TEXTO EXTRAÍDO ▸

________________________________________

Além da análise socioeconômica, que pode apontar a falta de proteção especial aos negros logo após a escravidão, a falta de vontade política, já que é o “macho adulto branco” que continua no comando, trago, aqui a análise sistêmica, que aponta para a dificuldade de se quebrar padrões, de se fazer diferente. E os nossos são padrões marginais, profundamente arraigados em nossa cultura, em nosso cotidiano.

Cada membro da família, do campo sistêmico, é moldado e também contribui para moldar o próprio campo, influenciando os membros futuros. Isso implica a memória e o comportamento dos futuros parentes. Sheldrake chama esse fenômeno de ressonância mórfica, que, segundo ele, “ocorre com base na semelhança.” “Quanto mais organismos semelhantes houver, maior será sua influencia cumulativa, baseia-se na semelhança. Através desta ressonância, padrões de atividades passadas influenciam os campos de sistemas semelhantes posteriores”.

“Quando mais repetido for um padrão de atividade, mais forte será sua influencia.”

 

“Auriverde pendão de minha terra,

Que a brisa do Brasil beija e balança,

Estandarte que a luz do sol encerra

E as promessas divinas da esperança...

Tu que, da liberdade após a guerra,

Foste hasteado dos heróis na lança

Antes te houvessem roto na batalha,

Que servires a um povo de mortalha!...

Fatalidade atroz que a mente esmaga!

Extingue nesta hora o brigue imundo

O trilho que Colombo abriu nas vagas,

Como um íris no pélago profundo!

Mas é infâmia demais! ... Da etérea plaga

Levantai-vos, heróis do Novo Mundo!

Andrada! arranca esse pendão dos ares!

Colombo! fecha a porta dos teus mares!”

________________________________________

INFORMAÇÕES ▸
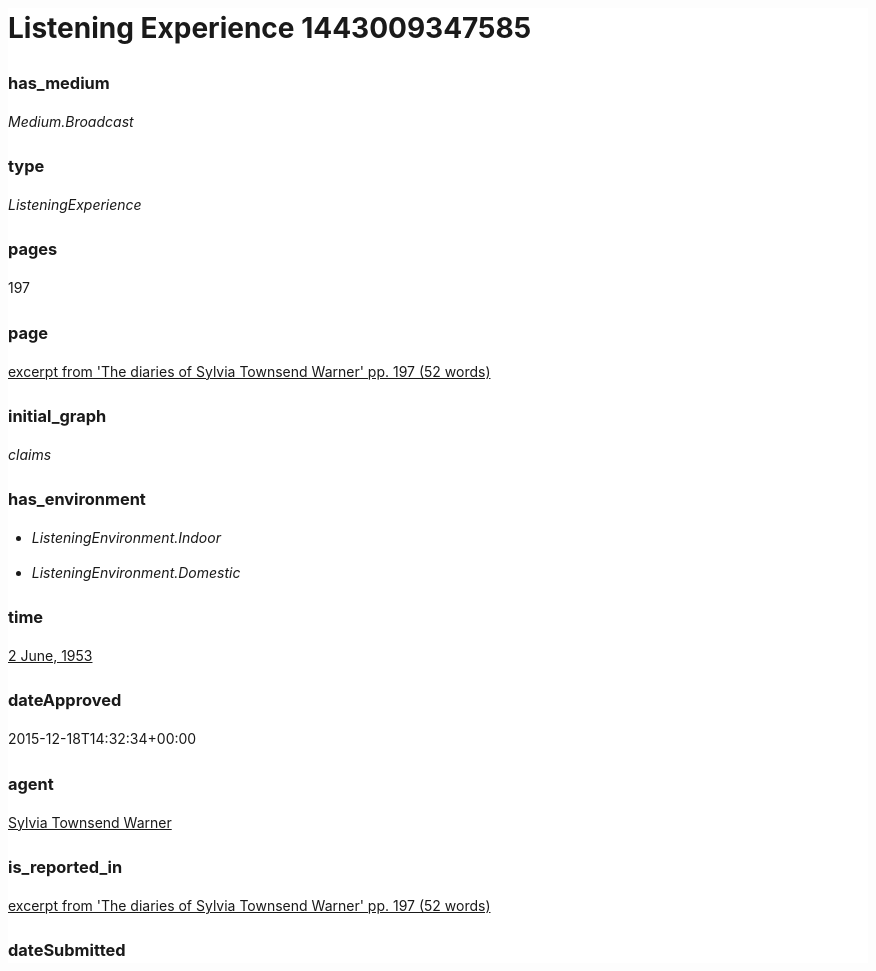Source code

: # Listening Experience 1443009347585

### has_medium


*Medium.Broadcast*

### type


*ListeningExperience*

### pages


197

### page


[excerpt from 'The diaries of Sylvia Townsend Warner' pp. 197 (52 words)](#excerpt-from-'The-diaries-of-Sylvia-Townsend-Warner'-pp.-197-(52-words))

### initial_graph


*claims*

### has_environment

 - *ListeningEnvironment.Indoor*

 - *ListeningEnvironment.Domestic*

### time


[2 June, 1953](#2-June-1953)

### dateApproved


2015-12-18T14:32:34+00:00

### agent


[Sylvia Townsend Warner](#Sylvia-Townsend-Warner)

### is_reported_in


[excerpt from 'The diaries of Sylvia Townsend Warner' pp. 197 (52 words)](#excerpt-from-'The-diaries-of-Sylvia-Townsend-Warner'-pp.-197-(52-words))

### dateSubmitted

________________________________________

QUESTÕES DE ESTUDO ▸
a: Redigite sem nenhuma alteração o trecho do texto extraído que começa nas palavras "E as promessas" e termina depois de "a mente esmaga!".
b: No texto extraído, que nome Sheldrake dá ao fenômeno pelo qual os membros da família moldam o campo sistêmico e influenciam os membros futuros?

RESPOSTAS EM SEQUÊNCIA ▸
a:
E as promessas divinas da esperança...

Tu que, da liberdade após a guerra,

Foste hasteado dos heróis na lança

Antes te houvessem roto na batalha,

Que servires a um povo de mortalha!...

Fatalidade atroz que a mente esmaga!

b: Sheldrake chama esse fenômeno de ressonância mórfica.